グリンスプーン博士:(笑)今週になってから、この件に関する電話ばかりかかってくるんですよ。ミトルマン博士とも直接話をしました。実際にはこの論文はまだ書かれていません。要約はできています。1967年以降、米国のメディアは事の軽重を誤り、マリファナの使用が原因と推測される有害作用に関して報道してきた報告や研究の数は図りしれません。お望みであれば、いくらでも例をあげられますよ。「心室の増大、テストステロンの減少、染色体の破壊」などなど。これらは皆、第一面で大きく扱われていますが、いずれも再現されていません。要するに、科学的な評価に耐えないものばかりです。また、これらを否定するような研究については、全く触れられないか、せいぜい31ページ目あたりに小さく載る程度にしか扱われません。
WOL:では、ミトルマン博士の発見を重要視していないということですか?
グリンスプーン博士:そうですね、3,882人の患者のうち、9人が心臓発作が起きる一時間以内にマリファナを使用したということは、わずか0.2%にすぎません。例えば、一日のうち8時間くらいは寝ているとして、単純に計算すると、発作の一時間以内に便通のあった患者は全体の6.7%いたことになります。このような数字が大きな危険要因と解釈されるのは私には納得がいきませんね。
WOL:ミトルマン博士はインタビューの中で、マリファナ喫煙による心拍数の増加が原因と考えられると述べています。
グリンスプーン博士:はい。彼は一分間に40の増加と説明していますが、実際には20程度で、この数字は自宅の階段をかけ上るのと同じレベルの値です。
WOL:ミトルマン博士の危険性を「大きく高める」という指摘には賛成できないということですね?
グリンスプーン博士:私はミトルマン博士よりも、まず最初にメディアを批難したい。彼の要約を読みましたが、結論の中でこのデータを大々的に取り上げることについて注意を促しています。ある程度の危険性があると推測できるとしても、ほとんど測定できない程度のものです。仮に公開されたデータが正しいとしても、それが再現できるかどうかを待つ必要があります。
WOL:あなた自身は、それが再現可能とは思っていないようですね。
グリンスプーン博士:そうですね、1997年にKaiser Permanente社が65,000人のマリファナ使用者を対象とした大規模な研究を行っていますが、死亡率に対するマリファナの影響を見い出すことはできませんでした。もし、本当にマリファナの使用が心臓発作の大きな危険要因だとしたら、そこで発見されないわけがありません。繰り返しますが、私は危険性が全くないとは言っていません。しかし、1967年以降の研究の歴史を振り返ってみて、この発見が他の第一面を飾ったセンセーショナルな記事と同じように無効なものでなかったとしたら驚きです。
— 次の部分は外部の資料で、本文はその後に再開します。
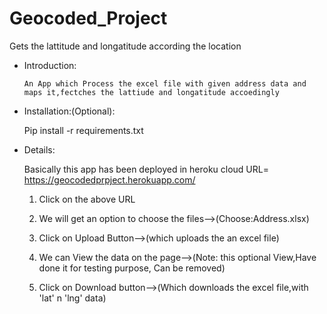 # Geocoded_Project
Gets the lattitude and longatitude according the location
* Introduction:

      An App which Process the excel file with given address data and maps it,fectches the lattiude and longatitude accoedingly
 
 * Installation:(Optional):
 
      Pip install -r requirements.txt
 
 * Details:
 
    Basically this app has been deployed in heroku cloud
    URL= https://geocodedprpject.herokuapp.com/
    
    1) Click on the above URL
    
    2) We will get an option to choose the files-->(Choose:Address.xlsx)
    
    3) Click on Upload Button-->(which uploads the an excel file)
    
    4) We can View the data on the page-->(Note: this optional View,Have done it for testing purpose, Can be removed)
    
    5) Click on Download button-->(Which downloads the excel file,with 'lat' n 'lng' data)
    
    
    
        
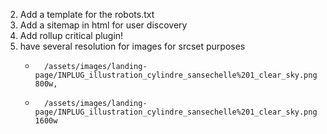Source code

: 2. Add a template for the robots.txt
3. Add a sitemap in html for user discovery
1. Add rollup critical plugin!
4. have several resolution for images for srcset purposes
    -       /assets/images/landing-page/INPLUG_illustration_cylindre_sansechelle%201_clear_sky.png 800w,
    -       /assets/images/landing-page/INPLUG_illustration_cylindre_sansechelle%201_clear_sky.png 1600w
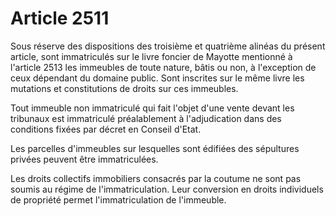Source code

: # Article 2511

Sous réserve des dispositions des troisième et quatrième alinéas du présent article, sont immatriculés sur le livre foncier de Mayotte mentionné à l'article 2513 les immeubles de toute nature, bâtis ou non, à l'exception de ceux dépendant du domaine public. Sont inscrites sur le même livre les mutations et constitutions de droits sur ces immeubles.

Tout immeuble non immatriculé qui fait l'objet d'une vente devant les tribunaux est immatriculé préalablement à l'adjudication dans des conditions fixées par décret en Conseil d'Etat.

Les parcelles d'immeubles sur lesquelles sont édifiées des sépultures privées peuvent être immatriculées.

Les droits collectifs immobiliers consacrés par la coutume ne sont pas soumis au régime de l'immatriculation. Leur conversion en droits individuels de propriété permet l'immatriculation de l'immeuble.

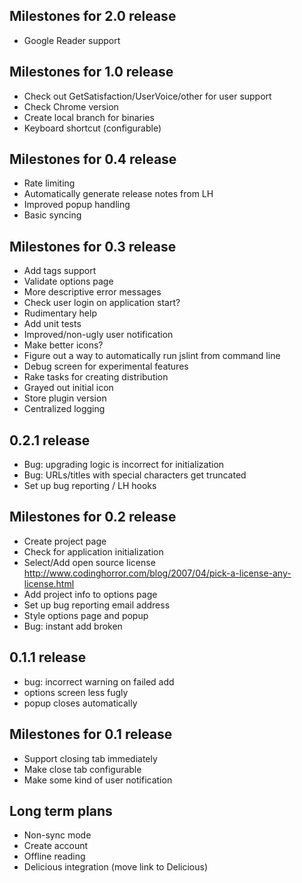 Milestones for 2.0 release
--------------------------
- Google Reader support


Milestones for 1.0 release
--------------------------
- Check out GetSatisfaction/UserVoice/other for user support 
- Check Chrome version
- Create local branch for binaries
- Keyboard shortcut (configurable)
                      
Milestones for 0.4 release
--------------------------
- Rate limiting     
- Automatically generate release notes from LH   
- Improved popup handling                                 
- Basic syncing

Milestones for 0.3 release
---------------------------
- Add tags support
- Validate options page
- More descriptive error messages      
- Check user login on application start?
- Rudimentary help
- Add unit tests
- Improved/non-ugly user notification                                                        
- Make better icons?
- Figure out a way to automatically run jslint from command line
- Debug screen for experimental features         
- Rake tasks for creating distribution
- Grayed out initial icon
- Store plugin version
- Centralized logging

0.2.1 release
-------------
- Bug: upgrading logic is incorrect for initialization
- Bug: URLs/titles with special characters get truncated
- Set up bug reporting / LH hooks

Milestones for 0.2 release
--------------------------
- Create project page
- Check for application initialization
- Select/Add open source license http://www.codinghorror.com/blog/2007/04/pick-a-license-any-license.html  
- Add project info to options page
- Set up bug reporting email address
- Style options page and popup
- Bug: instant add broken

0.1.1 release
-------------
- bug: incorrect warning on failed add
- options screen less fugly
- popup closes automatically

Milestones for 0.1 release
--------------------------
- Support closing tab immediately
- Make close tab configurable
- Make some kind of user notification

Long term plans
--------------- 
- Non-sync mode
- Create account
- Offline reading
- Delicious integration (move link to Delicious)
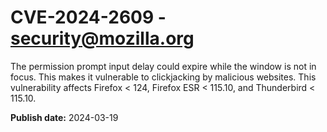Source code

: # CVE-2024-2609 - security@mozilla.org

The permission prompt input delay could expire while the window is not in focus. This makes it vulnerable to clickjacking by malicious websites. This vulnerability affects Firefox < 124, Firefox ESR < 115.10, and Thunderbird < 115.10.

**Publish date:** 2024-03-19
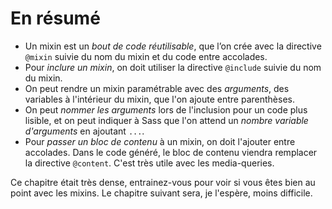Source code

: # En résumé

+ Un mixin est un *bout de code réutilisable*, que l’on crée avec la directive `@mixin` suivie du nom du mixin et du code entre accolades.
+ Pour *inclure un mixin*, on doit utiliser la directive `@include` suivie du nom du mixin.
+ On peut rendre un mixin paramétrable avec des *arguments*, des variables à l'intérieur du mixin, que l'on ajoute entre parenthèses.
+ On peut *nommer les arguments* lors de l'inclusion pour un code plus lisible, et on peut indiquer à Sass que l'on attend un *nombre variable d'arguments* en ajoutant `...`.
+ Pour *passer un bloc de contenu* à un mixin, on doit l'ajouter entre accolades. Dans le code généré, le bloc de contenu viendra remplacer la directive `@content`. C'est très utile avec les media-queries.

Ce chapitre était très dense, entrainez-vous pour voir si vous êtes bien au point avec les mixins. Le chapitre suivant sera, je l'espère, moins difficile.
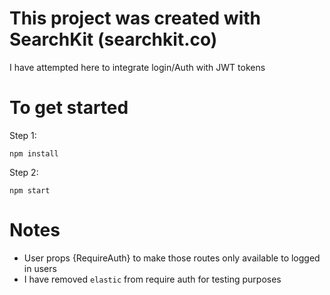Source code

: # This project was created with SearchKit (searchkit.co)

I have attempted here to integrate login/Auth with JWT tokens

# To get started

Step 1:

`npm install`

Step 2:

`npm start`

# Notes

- User props {RequireAuth} to make those routes only available to logged in users
- I have removed `elastic` from require auth for testing purposes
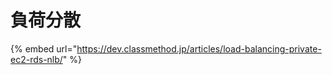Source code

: # 負荷分散

{% embed url="https://dev.classmethod.jp/articles/load-balancing-private-ec2-rds-nlb/" %}



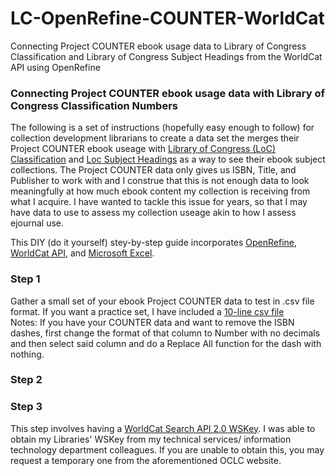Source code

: # LC-OpenRefine-COUNTER-WorldCat
Connecting Project COUNTER ebook usage data to Library of Congress Classification and Library of Congress Subject Headings from the WorldCat API using OpenRefine

### Connecting Project COUNTER ebook usage data with Library of Congress Classification Numbers 

The following is a set of instructions (hopefully easy enough to follow) for collection development librarians to create a data set the merges their Project COUNTER ebook useage with [Library of Congress (LoC) Classification](https://www.loc.gov/catdir/cpso/lcc.html) and [Loc Subject Headings](https://www.loc.gov/aba/publications/FreeLCSH/freelcsh.html) as a way to see their ebook subject collections.  The Project COUNTER data only gives us ISBN, Title, and Publisher to work with and I construe that this is not enough data to look meaningfully at how much ebook content my collection is receiving from what I acquire.  I have wanted to tackle this issue for years, so that I may have data to use to assess my collection useage akin to how I assess ejournal use.

This DIY (do it yourself) stey-by-step guide incorporates [OpenRefine](https://openrefine.org/), [WorldCat API](https://www.oclc.org/developer/api/oclc-apis/worldcat-search-api.en.html), and [Microsoft Excel](https://www.microsoft.com/en-us/microsoft-365/excel).

### Step 1
Gather a small set of your ebook Project COUNTER data to test in .csv file format.  If you want a practice set, I have included a [10-line csv file](github_play_data_set_COUNTER.csv)  
Notes:  If you have your COUNTER data and want to remove the ISBN dashes, first change the format of that column to Number with no decimals and then select said column and do a Replace All function for the dash with nothing.  

### Step 2


### Step 3
This step involves having a [WorldCat Search API 2.0 WSKey](https://www.oclc.org/developer/api/oclc-apis/worldcat-search-api.en.html). I was able to obtain my Libraries' WSKey from my technical services/ information technology department colleagues.  If you are unable to obtain this, you may request a temporary one from the aforementioned OCLC website.


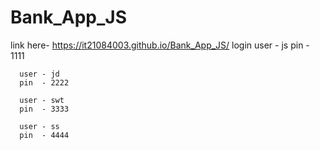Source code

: # Bank_App_JS

link here- https://it21084003.github.io/Bank_App_JS/
login user - js
      pin  - 1111

      user - jd
      pin  - 2222

      user - swt
      pin  - 3333

      user - ss
      pin  - 4444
補足:1997年4月号のアメリカ公衆衛生ジャーナルの中で、スティーブン・シドニー博士はKaiser Permanente社(医療保険/提供会社として結果の信頼性に強い関心を持つ存在)によって行われた長期間(12年)にわたるマリファナ喫煙者の死亡率に関する研究について記載している。この研究は65,171人の15歳から49歳までの被験者に対して行われた。結果として、マリファナ使用者はエイズでない男性の死亡率および女性全体の死亡率に対してほとんど影響を与えないという結論が出ている。